Papau New Guinea still unsure of quake’s impact
SYDNEY (Reuters) – Efforts to assess the impact of a large
earthquake deep under the sea in a remote region of Papua New
Guinea were hindered on Saturday by a lack of communication
with local villages, emergency officials said.
Friday’s quake, measuring 7.3 in magnitude shook, parts of
New Britain and New Ireland provinces but there were no
immediate reports of damage.
“We do not believe there was much damage to villages or any
loss of life, but we are still trying to contact our people on
the ground in the area because there are very few telephones
there,” a spokesman for the National Disaster and Emergency
Services told Reuters.
“The little we do know seems to indicate there was not much
damage,” he added.
The epicenter of the quake was off the east coast of New
Britain, about 130 km (80 miles) east-southeast of Rabaul.

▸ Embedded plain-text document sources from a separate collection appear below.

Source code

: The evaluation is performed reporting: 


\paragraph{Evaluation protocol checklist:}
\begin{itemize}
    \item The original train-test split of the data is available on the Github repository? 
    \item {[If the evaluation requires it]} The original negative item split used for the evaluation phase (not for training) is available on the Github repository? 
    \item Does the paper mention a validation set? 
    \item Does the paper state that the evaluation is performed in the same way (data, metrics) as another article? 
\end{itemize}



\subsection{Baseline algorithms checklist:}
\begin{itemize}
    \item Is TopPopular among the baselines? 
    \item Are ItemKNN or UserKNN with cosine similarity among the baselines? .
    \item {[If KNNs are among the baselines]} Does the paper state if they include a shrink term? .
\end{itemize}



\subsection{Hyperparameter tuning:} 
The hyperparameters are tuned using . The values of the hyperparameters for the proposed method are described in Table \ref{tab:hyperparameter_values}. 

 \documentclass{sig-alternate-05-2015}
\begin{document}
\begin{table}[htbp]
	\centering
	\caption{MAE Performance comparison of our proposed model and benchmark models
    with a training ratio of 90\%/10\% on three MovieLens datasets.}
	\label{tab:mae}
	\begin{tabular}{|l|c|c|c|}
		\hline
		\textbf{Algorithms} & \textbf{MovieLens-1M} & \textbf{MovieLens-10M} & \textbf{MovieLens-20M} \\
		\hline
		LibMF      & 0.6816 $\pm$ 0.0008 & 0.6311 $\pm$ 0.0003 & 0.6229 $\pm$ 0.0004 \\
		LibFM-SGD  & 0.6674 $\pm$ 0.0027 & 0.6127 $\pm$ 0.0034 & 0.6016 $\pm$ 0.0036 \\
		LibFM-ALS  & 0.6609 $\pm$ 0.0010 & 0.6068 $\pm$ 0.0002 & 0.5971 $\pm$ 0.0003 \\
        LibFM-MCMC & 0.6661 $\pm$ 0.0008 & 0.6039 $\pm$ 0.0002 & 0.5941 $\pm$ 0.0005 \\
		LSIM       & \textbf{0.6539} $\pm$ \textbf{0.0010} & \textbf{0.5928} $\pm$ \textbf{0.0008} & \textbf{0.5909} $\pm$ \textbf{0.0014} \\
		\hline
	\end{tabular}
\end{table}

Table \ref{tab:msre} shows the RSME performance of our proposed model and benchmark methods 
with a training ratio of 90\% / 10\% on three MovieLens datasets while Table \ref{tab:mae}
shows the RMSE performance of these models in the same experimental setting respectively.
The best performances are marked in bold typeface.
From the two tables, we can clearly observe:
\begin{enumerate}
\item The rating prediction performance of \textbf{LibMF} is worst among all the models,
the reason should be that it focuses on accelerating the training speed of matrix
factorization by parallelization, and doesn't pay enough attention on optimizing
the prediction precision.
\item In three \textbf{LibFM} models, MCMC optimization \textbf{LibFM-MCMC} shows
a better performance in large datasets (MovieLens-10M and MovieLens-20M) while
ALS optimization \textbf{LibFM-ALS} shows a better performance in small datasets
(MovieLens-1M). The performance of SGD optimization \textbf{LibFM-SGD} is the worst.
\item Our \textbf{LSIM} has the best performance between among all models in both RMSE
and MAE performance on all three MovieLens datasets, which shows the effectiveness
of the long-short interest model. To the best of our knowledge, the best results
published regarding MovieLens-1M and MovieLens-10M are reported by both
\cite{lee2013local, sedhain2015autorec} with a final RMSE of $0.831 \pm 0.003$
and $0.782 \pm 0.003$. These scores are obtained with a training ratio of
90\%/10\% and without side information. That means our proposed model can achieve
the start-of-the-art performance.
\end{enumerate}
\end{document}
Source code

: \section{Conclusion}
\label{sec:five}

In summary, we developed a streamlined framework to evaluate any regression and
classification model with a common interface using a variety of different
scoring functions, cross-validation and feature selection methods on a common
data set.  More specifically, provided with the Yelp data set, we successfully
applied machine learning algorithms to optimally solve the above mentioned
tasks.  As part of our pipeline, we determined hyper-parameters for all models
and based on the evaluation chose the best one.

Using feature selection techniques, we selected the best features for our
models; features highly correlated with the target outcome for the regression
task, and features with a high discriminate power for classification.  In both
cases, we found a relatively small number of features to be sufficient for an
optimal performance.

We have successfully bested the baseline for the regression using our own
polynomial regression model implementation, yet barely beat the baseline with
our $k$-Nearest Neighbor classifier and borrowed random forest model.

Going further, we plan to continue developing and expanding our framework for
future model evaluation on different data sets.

The U.S. Pacific Tsunami Warning Center said on Friday
there was no threat of a Pacific-wide tsunami from the quake,
which Geoscience Australia said occurred at a depth of 95 km
Papua New Guinea lies to the east of Indonesia, which bore
the brunt of the 9.15 magnitiude quake and tsunami on December
Seismically active, Papua New Guinea also lies on “the Ring
of Fire,” a zone of volcanic activity which accounts for 75
percent of the world’s active and dormant volcanoes.
Rabaul, on New Britain island, was destroyed in the
September 1994 eruption of Tuvurvur volcano.
In July 1998, two undersea quakes measuring 7.0 created
three tsunamis that killed at least 2,100 near the town of
Aitape on the north coast of Papua New Guinea.